Dalam laporan itu, melaporkan pemilik atau pengguna akun Instagram, TikTok, YouTube atas nama @Cakj1 ke Polda Jatim. “Saat ini masih ditangani Dit Siber Polda Jatim untuk lebih lanjut,” ucap Dirmanto.
Saat ditanya terkait video apa yang dilaporkan, Dirmanto belum bisa memastikan. “Karena yang dilaporkan hanya pencemaran nama baik,” ujarnya.

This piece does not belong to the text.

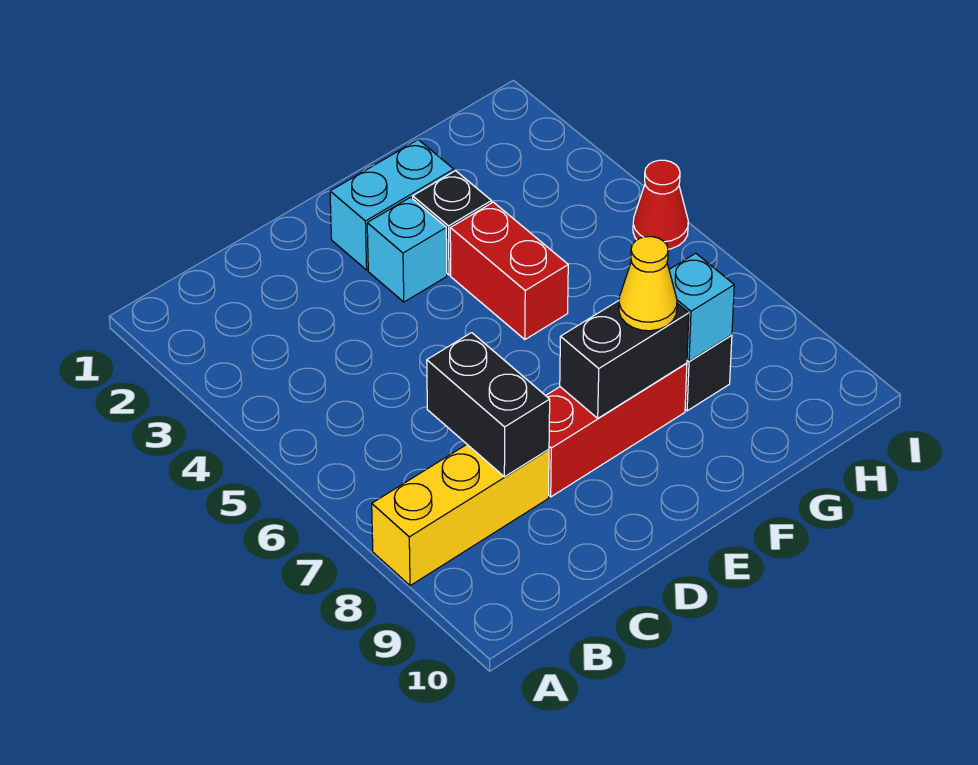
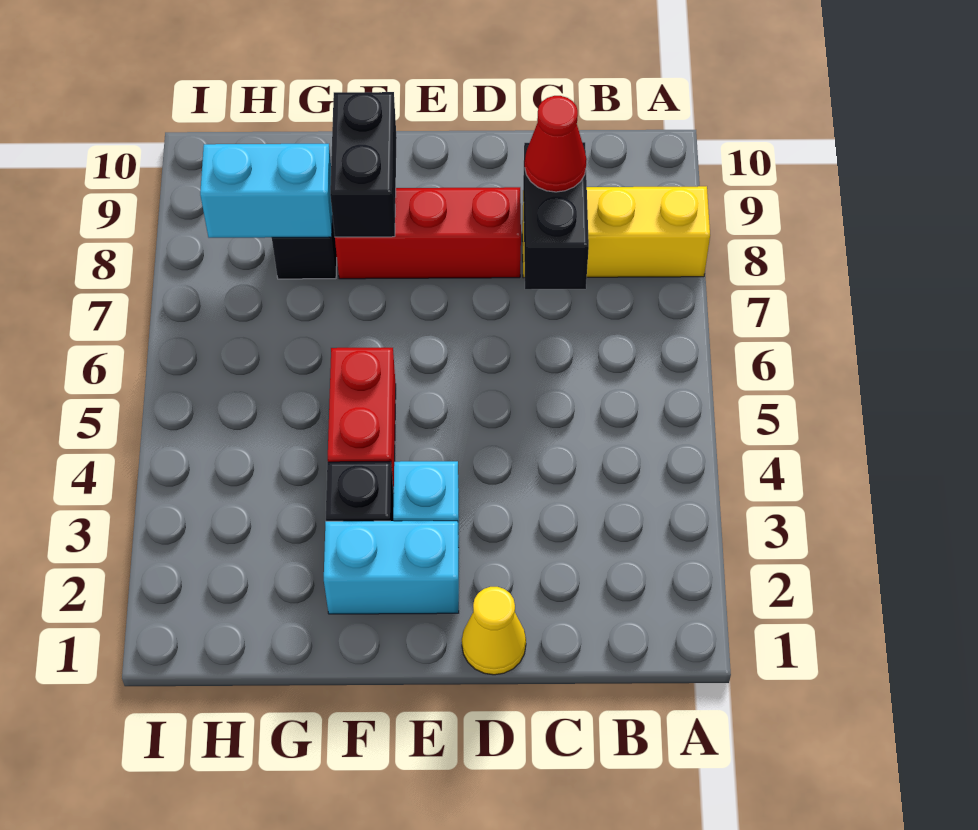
black 1x2 brick [560,301,689,418] -> black 1x2 brick turned to [330,92,397,237]
yellow 1x1 cone [619,237,677,331] -> yellow 1x1 cone moved to [462,587,526,675]
cyan 1x1 brick [669,253,734,361] -> cyan 1x2 brick [200,144,332,238]
red 1x1 cone [633,160,688,249] -> red 1x1 cone moved to [525,96,587,192]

Dengan pelaporan tersebut, Armudji potensi untuk menjalani pemeriksaan di Polda Jatim. “Nanti ditunggu ya,” ucap Dirmanto.
Polisi mengamankan barang bukti satu buah flashdisk berisi video pencemaran nama baik tersebut. “Masih di periksa oleh Dit Siber Polda Jatim,” ujar Dirmanto.
Terpisah, Wakil Wali Kota Surabaya, Armudji menyatakan tidak gentar atas laporan tersebut.
Ia mengatakan, dirinya tidak mengerti mengapa dilaporkan ke polisi oleh wanita yang disebutnya sebagai pemimpin dari sebuah perusahaan tersebut.
Ia bercerita, kasus itu berawal dari upayanya yang memediasi dan menelusuri laporan warga yang mengaku ijazahnya telah ditahan oleh sebuah perusahaan. “Saya konfirmasi ke dia (pelapor) malah saya dibilang penipu,” ucapnya.
Terkait dengan hal itu, ia menyebut bakal melaporkan balik sang pelapor. Ia menyebut, banyak pengacara di Surabaya yang siap untuk mendampinginya. “Saya akan laporkan balik karena saya dibilang penipu,” ujar Armudji.